_Task statement_. Determine the count of lines in the following entries that contain the string "Avenue". Write only the number.

Dataset entries
====

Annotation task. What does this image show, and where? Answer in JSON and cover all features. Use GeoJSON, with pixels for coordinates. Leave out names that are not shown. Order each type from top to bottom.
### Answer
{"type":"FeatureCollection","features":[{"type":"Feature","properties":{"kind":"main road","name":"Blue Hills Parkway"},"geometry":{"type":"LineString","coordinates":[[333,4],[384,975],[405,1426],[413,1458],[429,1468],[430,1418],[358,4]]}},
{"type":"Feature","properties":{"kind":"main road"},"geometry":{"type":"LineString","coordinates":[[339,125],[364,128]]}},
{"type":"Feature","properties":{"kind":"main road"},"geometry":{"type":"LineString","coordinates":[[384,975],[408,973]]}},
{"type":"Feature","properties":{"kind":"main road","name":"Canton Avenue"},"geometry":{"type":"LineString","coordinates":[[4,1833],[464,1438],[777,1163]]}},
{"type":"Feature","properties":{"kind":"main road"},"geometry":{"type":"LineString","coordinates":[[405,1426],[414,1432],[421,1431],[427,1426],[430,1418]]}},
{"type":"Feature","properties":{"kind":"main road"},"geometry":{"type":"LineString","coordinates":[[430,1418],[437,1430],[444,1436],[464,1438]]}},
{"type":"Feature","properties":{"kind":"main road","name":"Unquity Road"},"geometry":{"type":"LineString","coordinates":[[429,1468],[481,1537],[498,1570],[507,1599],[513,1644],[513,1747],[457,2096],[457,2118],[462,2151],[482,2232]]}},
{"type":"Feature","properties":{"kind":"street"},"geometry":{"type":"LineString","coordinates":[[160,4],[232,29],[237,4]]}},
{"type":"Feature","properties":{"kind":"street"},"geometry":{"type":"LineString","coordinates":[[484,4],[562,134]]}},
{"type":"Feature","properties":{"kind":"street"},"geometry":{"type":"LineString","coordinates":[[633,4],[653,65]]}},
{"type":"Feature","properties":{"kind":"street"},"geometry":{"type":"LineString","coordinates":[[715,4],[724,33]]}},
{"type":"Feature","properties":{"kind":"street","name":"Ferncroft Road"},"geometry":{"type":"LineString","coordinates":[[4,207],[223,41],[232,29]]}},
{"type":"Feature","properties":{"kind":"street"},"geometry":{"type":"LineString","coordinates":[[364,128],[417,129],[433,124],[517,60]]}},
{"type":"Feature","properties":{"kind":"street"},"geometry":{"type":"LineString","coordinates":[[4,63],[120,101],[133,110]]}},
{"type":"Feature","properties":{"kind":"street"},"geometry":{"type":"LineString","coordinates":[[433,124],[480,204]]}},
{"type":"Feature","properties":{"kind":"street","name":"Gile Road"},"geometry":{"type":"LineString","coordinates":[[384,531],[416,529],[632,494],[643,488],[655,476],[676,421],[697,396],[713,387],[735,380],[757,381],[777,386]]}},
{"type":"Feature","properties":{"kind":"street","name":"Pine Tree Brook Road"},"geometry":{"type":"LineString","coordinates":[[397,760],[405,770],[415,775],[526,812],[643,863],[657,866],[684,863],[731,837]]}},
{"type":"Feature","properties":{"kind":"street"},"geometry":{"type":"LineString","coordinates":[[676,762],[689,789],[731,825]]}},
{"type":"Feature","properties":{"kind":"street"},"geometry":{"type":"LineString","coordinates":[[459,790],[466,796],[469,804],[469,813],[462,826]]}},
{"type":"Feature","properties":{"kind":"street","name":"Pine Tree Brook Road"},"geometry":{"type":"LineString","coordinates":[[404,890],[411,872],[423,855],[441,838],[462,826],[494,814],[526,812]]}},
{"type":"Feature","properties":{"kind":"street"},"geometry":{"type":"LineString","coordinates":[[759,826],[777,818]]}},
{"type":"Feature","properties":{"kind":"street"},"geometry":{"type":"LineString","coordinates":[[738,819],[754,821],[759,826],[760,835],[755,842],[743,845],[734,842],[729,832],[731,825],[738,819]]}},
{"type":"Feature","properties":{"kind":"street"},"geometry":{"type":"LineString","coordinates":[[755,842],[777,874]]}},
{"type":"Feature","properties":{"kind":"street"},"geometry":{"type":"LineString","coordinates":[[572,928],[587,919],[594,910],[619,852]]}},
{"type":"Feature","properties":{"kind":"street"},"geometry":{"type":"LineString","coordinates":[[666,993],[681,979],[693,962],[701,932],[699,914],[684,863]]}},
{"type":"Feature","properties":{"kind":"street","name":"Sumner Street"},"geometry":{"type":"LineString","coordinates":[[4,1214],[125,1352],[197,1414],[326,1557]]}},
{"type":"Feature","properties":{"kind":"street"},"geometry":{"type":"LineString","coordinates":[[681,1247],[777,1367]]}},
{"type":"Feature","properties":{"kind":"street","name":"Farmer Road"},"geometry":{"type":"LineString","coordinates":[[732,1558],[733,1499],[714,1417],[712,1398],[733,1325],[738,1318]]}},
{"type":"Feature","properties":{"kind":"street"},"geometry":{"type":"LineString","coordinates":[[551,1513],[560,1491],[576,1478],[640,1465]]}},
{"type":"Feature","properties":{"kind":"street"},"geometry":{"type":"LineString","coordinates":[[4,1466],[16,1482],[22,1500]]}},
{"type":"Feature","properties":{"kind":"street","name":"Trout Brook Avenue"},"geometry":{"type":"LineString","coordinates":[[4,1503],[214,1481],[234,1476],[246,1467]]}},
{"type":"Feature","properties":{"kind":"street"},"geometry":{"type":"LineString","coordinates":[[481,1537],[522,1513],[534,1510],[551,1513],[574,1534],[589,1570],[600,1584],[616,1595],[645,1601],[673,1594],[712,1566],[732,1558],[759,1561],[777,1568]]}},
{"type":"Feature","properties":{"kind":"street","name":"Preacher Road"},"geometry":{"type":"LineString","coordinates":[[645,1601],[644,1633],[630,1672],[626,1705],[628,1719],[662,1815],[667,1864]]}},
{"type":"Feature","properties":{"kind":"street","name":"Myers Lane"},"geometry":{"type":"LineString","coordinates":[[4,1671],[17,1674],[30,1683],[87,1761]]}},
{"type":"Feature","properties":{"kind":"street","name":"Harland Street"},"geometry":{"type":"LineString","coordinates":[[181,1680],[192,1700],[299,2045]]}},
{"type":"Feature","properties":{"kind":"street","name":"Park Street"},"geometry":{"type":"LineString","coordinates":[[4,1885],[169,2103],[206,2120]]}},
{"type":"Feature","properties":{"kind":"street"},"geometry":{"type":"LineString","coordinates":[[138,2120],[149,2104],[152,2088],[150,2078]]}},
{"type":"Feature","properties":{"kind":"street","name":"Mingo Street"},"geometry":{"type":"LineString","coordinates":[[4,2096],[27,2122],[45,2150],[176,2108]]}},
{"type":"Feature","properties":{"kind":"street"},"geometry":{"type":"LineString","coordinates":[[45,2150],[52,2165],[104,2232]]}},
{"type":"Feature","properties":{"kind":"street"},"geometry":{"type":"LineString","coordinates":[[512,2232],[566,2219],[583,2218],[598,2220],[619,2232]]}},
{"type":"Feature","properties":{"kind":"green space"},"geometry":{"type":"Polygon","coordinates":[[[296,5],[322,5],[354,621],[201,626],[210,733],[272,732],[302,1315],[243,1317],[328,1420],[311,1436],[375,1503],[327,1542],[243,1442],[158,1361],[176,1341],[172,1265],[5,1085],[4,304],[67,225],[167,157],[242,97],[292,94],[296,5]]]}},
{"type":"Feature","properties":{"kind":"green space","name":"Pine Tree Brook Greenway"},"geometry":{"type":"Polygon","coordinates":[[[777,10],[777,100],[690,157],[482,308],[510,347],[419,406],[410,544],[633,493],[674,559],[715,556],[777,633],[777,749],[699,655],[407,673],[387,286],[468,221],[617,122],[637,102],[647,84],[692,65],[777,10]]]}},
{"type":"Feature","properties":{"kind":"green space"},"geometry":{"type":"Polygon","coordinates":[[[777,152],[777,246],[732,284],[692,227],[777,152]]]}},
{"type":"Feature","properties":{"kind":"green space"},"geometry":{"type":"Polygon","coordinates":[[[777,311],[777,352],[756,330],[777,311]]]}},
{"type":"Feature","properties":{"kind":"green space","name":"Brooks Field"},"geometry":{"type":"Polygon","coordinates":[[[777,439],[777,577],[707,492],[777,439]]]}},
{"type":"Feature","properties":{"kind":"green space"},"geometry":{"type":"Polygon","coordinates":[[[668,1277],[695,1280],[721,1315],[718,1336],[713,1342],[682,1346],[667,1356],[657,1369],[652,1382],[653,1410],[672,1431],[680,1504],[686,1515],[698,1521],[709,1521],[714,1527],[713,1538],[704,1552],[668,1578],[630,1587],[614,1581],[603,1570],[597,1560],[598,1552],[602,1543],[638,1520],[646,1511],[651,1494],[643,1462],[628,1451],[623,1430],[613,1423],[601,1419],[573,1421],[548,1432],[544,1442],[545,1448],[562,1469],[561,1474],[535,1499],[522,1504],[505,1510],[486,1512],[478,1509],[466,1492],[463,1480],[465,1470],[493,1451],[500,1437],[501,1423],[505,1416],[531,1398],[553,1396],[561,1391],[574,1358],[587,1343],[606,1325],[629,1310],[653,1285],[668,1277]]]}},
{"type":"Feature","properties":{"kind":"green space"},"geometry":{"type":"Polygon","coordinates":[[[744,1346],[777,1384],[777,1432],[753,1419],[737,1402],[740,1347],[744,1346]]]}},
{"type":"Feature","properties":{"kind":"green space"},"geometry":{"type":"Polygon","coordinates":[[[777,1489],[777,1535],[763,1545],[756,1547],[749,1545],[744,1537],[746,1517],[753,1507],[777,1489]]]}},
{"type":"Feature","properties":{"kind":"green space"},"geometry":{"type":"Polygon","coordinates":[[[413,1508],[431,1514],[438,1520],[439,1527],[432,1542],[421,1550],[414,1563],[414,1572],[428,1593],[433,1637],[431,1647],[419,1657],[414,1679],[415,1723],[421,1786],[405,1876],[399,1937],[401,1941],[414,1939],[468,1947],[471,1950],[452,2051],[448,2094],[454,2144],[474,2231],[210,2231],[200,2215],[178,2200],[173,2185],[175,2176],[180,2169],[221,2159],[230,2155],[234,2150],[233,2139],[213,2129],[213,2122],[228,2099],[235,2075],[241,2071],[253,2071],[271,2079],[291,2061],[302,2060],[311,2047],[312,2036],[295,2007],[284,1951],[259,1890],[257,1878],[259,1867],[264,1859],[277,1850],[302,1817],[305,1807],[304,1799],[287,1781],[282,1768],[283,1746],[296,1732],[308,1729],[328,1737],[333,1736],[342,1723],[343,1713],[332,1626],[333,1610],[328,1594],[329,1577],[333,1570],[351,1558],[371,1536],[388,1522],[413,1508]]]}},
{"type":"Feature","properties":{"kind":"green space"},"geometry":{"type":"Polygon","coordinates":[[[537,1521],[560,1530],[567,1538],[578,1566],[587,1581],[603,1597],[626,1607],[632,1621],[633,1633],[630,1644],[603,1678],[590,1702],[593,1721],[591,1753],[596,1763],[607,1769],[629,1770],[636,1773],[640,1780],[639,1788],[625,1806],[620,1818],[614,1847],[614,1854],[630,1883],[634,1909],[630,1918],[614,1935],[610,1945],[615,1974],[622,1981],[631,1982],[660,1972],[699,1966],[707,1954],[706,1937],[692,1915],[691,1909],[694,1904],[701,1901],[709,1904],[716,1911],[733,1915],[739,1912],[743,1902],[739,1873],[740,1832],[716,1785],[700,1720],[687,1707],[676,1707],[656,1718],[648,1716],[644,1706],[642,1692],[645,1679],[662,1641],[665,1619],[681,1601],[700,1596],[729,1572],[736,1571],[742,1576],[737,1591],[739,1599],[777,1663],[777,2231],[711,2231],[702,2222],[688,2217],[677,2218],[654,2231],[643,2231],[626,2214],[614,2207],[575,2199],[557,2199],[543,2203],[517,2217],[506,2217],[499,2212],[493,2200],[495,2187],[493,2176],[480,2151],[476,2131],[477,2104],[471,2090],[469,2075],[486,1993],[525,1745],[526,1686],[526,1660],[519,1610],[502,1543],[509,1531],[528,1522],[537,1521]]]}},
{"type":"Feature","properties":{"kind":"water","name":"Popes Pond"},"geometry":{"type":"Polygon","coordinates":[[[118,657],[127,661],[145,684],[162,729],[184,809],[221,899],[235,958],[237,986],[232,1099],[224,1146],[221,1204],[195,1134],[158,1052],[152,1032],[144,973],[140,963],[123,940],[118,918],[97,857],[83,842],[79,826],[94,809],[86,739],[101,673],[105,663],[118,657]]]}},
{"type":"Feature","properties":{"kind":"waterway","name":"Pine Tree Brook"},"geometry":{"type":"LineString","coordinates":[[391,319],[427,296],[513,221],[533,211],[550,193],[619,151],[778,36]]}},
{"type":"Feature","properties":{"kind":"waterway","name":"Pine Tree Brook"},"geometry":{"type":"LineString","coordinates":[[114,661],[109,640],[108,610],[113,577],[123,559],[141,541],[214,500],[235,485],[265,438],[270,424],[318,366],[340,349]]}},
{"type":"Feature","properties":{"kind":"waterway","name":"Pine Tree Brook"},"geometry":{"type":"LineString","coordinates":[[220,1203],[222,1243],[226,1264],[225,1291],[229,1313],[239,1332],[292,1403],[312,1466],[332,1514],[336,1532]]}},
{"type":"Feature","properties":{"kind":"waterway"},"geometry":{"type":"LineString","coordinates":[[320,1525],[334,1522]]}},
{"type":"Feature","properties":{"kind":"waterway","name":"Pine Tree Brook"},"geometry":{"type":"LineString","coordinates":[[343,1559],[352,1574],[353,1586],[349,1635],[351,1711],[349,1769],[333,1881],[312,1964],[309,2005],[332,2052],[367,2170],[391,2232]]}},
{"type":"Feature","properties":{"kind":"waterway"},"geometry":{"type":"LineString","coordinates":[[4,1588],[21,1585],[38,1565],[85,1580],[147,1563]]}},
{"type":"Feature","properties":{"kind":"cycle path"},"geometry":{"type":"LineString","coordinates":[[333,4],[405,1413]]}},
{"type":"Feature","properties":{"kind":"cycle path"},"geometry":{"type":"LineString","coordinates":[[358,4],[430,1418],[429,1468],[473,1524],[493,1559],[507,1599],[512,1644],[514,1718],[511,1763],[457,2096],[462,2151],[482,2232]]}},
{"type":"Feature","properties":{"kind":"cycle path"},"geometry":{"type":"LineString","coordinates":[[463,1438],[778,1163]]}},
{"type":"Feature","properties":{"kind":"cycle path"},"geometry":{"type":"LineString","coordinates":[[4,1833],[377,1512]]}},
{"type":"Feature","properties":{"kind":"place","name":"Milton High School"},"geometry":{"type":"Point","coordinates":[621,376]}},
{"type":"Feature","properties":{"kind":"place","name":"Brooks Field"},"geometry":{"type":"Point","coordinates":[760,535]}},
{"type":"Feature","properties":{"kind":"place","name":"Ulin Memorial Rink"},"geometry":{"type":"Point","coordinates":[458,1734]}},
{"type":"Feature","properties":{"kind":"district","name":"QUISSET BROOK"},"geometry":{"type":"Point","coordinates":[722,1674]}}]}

====

_Answer section_. 2